“Mamè”, la storia di un’altra Calabria

“Chi ci crede e chi non ci crede”. È un’altra Calabria, la parte dimenticata dell’anima, quella raccontata dalle tre sirene di Mamè, lo spettacolo teatrale realizzato da Compagnia BA17 in coproduzione con I vacantusi.

Autrice, regista e attrice Angelica Artemisia Pedatella, sul palco assieme a Massimo Rotundo, Sabrina Pugliese, la cantante Fausta Toscano, i danzatori Giada Guzzo e Raphael Burgo e il musicista Daniel Melaragno.

Mamè è una drammaturgia contemporanea sulla Calabria minore che minore non è perché racconta i popoli e le lingue che le hanno forgiato il carattere e donato identità: la Calabria grecanica, quella occitana, quella arbëreshë.

Leucosia, Partenope e Ligea sono abbarbicate a una roccia nei pressi della terraferma. La chiamano Mamè, è la loro madre, matrigna delle comunità che, venute da lontano, vi cercarono riparo; una roccia in cui si imbattono tutti i marinai naufraghi per il Mediterraneo, uomini pronti a confrontarsi con la morte, giramondo e masnadieri che cercano l’avventura, come tutti quelli che non possiedono casa, che non hanno radici.

“Sei arrivato fin qua, marinaio. Raccontaci la tua storia, noi la ascolteremo…”

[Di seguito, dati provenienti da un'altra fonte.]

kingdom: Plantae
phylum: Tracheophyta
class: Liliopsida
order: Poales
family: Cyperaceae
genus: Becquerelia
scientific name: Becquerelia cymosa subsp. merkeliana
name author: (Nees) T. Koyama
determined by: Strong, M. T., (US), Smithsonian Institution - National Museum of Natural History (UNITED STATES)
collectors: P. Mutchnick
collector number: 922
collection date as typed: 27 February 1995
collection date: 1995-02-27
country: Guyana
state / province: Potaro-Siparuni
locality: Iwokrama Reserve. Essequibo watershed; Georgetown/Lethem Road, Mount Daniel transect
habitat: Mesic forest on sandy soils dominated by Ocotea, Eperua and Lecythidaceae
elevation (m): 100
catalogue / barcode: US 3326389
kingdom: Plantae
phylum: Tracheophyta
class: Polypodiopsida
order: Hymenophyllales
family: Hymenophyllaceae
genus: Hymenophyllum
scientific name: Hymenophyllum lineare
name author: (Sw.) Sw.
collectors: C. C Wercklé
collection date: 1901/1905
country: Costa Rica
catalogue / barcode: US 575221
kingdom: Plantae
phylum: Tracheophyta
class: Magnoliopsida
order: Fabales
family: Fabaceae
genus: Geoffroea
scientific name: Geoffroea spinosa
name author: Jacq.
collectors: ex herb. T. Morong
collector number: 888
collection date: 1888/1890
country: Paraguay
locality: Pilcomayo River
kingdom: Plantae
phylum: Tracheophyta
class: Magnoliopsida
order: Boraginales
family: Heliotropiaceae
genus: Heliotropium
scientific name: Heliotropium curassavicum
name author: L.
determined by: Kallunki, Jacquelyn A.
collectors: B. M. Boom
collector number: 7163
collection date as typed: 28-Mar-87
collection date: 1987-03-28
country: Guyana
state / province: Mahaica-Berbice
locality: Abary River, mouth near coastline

Tre sirene, tre sorelle unite dalle storie di quelli che sono giunti in terra di Calabria attraverso il mare e le montagne.

Foto Vincenzo Cardamone

Uno spettacolo che stimola tutti i sensi: la vista, coi colori forti dei vestimenti degli attori; l’udito, sollecitato dalle musiche dal vivo e dalle lingue arbëreshë, occitana, grecanica che si intrecciano l’una con l’altra; il tatto, con la tridimensionalità della scenografia che crea un contatto col pubblico; financo l’olfatto e il gusto, con l’odorosa salsedine del mare sullo sfondo che pare schizzare e appiccicarsi sul viso e sulle labbra.

Mamè, sostiene Angelica Artemisia Pedatella, è “una storia dedicata a tutti quelli che se ne sono dovuti andare da questa terra, alcuni senza avere avuto l’opportunità di conoscerla”.